Data shown —
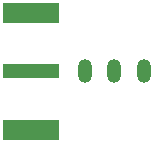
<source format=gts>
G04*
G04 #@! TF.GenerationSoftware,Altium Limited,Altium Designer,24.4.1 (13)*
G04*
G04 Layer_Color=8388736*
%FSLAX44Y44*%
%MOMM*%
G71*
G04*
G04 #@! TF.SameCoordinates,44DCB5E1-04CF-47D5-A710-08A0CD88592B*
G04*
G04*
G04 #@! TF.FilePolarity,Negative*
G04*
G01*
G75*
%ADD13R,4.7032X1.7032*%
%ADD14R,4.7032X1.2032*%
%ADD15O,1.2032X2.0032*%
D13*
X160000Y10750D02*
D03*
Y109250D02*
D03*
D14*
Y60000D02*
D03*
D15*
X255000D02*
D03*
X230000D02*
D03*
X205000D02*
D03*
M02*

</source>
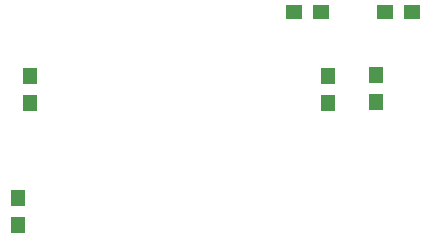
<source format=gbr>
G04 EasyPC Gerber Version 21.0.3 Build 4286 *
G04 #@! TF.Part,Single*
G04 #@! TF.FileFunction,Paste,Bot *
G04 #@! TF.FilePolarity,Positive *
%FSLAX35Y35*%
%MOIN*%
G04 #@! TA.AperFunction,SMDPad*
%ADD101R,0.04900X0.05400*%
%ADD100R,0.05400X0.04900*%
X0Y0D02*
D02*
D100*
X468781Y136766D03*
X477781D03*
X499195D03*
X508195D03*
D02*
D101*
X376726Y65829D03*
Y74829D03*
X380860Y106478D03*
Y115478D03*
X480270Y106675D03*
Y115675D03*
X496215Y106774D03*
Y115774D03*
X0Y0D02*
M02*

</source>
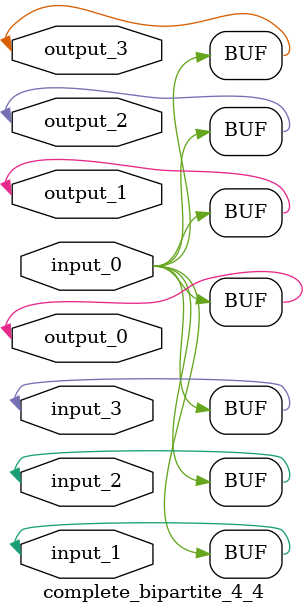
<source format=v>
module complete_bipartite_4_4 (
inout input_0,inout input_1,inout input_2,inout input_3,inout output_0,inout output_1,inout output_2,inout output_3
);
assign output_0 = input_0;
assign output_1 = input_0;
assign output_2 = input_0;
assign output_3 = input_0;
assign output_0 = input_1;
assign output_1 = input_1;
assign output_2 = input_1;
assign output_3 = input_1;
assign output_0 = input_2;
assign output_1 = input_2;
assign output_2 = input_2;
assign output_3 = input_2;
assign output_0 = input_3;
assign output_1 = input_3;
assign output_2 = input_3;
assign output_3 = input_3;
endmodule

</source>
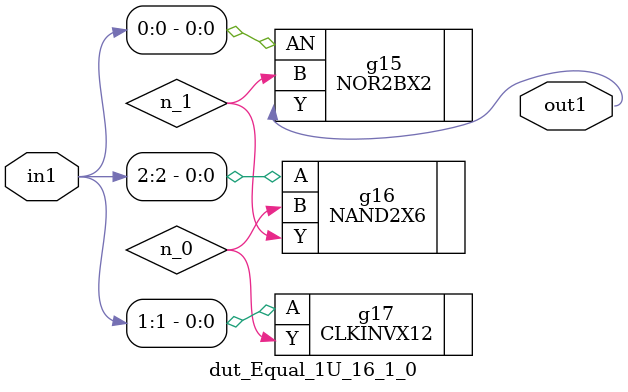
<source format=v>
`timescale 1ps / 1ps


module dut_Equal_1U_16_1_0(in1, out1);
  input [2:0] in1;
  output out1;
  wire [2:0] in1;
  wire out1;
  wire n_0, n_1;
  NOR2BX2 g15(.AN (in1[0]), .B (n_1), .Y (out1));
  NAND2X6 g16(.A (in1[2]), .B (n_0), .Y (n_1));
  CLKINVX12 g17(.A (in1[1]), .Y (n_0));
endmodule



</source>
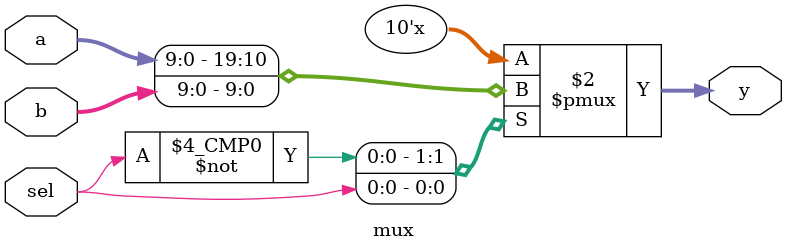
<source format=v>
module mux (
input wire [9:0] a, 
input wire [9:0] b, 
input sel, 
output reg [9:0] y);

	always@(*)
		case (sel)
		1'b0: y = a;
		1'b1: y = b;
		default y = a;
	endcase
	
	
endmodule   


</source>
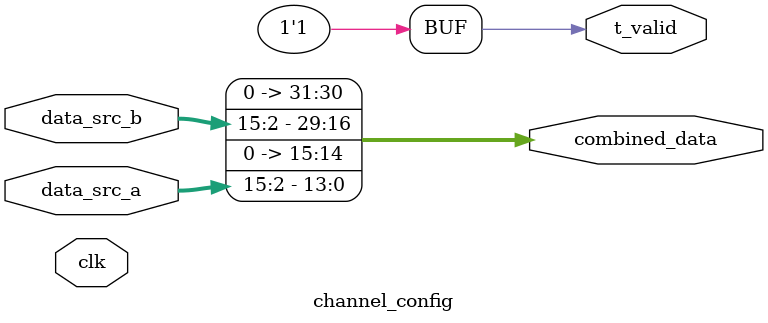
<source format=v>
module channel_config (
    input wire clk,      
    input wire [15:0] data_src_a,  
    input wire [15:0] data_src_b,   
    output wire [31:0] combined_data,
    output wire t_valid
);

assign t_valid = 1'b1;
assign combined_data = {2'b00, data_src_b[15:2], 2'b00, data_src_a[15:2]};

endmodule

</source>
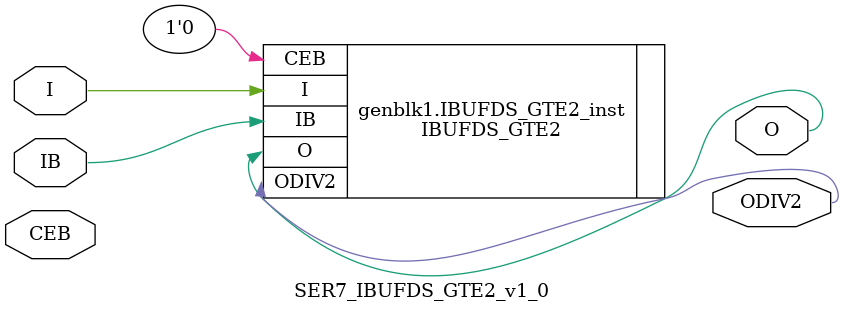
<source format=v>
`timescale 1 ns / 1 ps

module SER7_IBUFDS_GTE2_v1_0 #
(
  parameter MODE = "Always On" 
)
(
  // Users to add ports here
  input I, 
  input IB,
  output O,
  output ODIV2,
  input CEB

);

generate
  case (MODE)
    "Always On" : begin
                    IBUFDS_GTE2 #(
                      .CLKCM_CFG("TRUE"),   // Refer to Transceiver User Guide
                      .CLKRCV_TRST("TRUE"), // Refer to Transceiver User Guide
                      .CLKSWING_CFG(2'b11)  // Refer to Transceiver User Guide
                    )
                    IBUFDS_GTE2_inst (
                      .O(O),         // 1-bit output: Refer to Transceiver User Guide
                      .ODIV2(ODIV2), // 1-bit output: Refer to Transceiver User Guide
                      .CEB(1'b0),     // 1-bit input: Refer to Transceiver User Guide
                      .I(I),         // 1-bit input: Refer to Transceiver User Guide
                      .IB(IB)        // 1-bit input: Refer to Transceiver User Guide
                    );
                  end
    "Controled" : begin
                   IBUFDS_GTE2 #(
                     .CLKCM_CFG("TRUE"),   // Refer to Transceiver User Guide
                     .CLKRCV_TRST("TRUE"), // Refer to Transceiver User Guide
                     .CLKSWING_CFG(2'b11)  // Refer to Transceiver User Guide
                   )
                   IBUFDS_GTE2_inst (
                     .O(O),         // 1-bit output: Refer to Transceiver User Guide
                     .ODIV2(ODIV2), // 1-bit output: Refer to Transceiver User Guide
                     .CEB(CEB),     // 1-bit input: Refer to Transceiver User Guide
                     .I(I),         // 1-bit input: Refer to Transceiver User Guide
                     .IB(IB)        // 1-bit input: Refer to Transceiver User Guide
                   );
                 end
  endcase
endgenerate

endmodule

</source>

Directive — Make a copy of each line in the records above that has the word "FilePolarity".

Solution for this problem —
G04 #@! TF.FilePolarity,Negative*
G04 #@! TF.FilePolarity,Positive *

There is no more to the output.